Gli over 65 sono più propensi a condividere le bufale sui social
Gli over 65 sono più propensi a condividere le bufale sui social

Chi sono le persone che condividono di più le fake news? Sono i baby boomers, i nati negli anni Cinquanta che ora hanno oltre 65 anni, i più creduloni. Lo rivela una ricerca condotta in team dalla Princeton e dalla New York University. Sembra che le persone di questa fascia di età tenda a seguire e condividere le bufale, le notizie false, bugie e leggende, sono in generale questi internauti a perpetuare, spesso ignari, il volano della disinformazione su Facebook e negli altri social media.

L'ETÀ CONTA PIÙ DELL'IDEOLOGIA
Nel paper da poco pubblicato su Science Advances i ricercatori delle due università americane hanno commissionato un sondaggio online su 3.500 persone per capire quali possano essere le caratteristiche associate alla condivisione della disinformazione su Facebook.
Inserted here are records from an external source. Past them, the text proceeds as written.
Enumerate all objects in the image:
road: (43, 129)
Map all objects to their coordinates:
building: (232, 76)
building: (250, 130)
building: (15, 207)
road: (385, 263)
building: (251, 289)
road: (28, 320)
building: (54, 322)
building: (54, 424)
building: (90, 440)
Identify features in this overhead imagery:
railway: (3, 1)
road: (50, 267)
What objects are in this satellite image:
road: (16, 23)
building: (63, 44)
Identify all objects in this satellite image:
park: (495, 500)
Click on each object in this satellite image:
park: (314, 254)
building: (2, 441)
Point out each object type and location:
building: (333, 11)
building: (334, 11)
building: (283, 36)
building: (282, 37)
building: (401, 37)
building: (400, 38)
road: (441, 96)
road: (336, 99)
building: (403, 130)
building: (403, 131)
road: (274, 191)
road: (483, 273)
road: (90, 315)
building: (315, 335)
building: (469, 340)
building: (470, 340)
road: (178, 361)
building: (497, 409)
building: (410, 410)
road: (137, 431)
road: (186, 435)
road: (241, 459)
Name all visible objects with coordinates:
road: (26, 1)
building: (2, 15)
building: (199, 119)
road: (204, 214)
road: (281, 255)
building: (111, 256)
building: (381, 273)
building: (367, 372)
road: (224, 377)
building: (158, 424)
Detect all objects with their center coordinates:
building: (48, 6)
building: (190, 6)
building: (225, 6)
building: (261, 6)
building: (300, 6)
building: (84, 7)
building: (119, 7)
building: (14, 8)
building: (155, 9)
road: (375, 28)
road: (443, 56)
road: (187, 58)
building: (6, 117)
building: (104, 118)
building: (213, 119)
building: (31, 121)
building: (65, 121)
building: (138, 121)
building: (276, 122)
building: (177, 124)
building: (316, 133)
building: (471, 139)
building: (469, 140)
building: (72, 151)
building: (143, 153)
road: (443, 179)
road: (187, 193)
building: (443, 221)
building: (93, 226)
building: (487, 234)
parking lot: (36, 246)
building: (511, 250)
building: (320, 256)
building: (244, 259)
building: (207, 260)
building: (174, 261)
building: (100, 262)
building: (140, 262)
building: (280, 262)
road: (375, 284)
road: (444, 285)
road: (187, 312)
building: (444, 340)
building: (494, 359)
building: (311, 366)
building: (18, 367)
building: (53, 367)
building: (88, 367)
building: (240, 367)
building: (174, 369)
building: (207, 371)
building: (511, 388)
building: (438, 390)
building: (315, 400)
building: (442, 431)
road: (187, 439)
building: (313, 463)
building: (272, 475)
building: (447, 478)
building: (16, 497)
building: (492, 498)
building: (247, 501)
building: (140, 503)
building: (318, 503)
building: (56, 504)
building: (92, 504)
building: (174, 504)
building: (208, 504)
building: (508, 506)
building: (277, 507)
L'occasione era quella delle elezioni americane del novembre 2016, momento in cui la disinformazione è circolata su larga scala. Quello che è emerso dalle analisi è che l'11% delle persone di oltre 65 anni ha condiviso un articolo coerente che poteva essere definito entro il perimetro delle fake news. Un dato che salta all'occhio soprattutto se si considera che le persone di età compresa fra i 18 e i 29 anni ha tenuto questo comportamento solo in una percentuale del 3%.

CAPIRE LA DINAMICA DELLE FAKE NEWS
Lo studio vuole fornire strumenti utili per comprendere e di conseguenza arginare e disciplinare il problema delle fake news e dell'informazione intenzionalmente fuorviante che annebbia il mondo dei media e soprattutto quello dei social network. Data la premessa che la probabilità che una persona diffonda notizie false sia abbastanza bassa, tuttavia questo fenomeno è collegato più all'età che ad altri fattori come il genere sessuale, l'educazione o le opinioni politiche. "Nessun'altra caratteristica demografica sembra avere un effetto consistente sulla condivisione di notizie false”, spiegano gli autori dello studio. E aggiungono che questa 'legge' è valida anche quando sono state analizzate le preferenze politiche degli intervistati.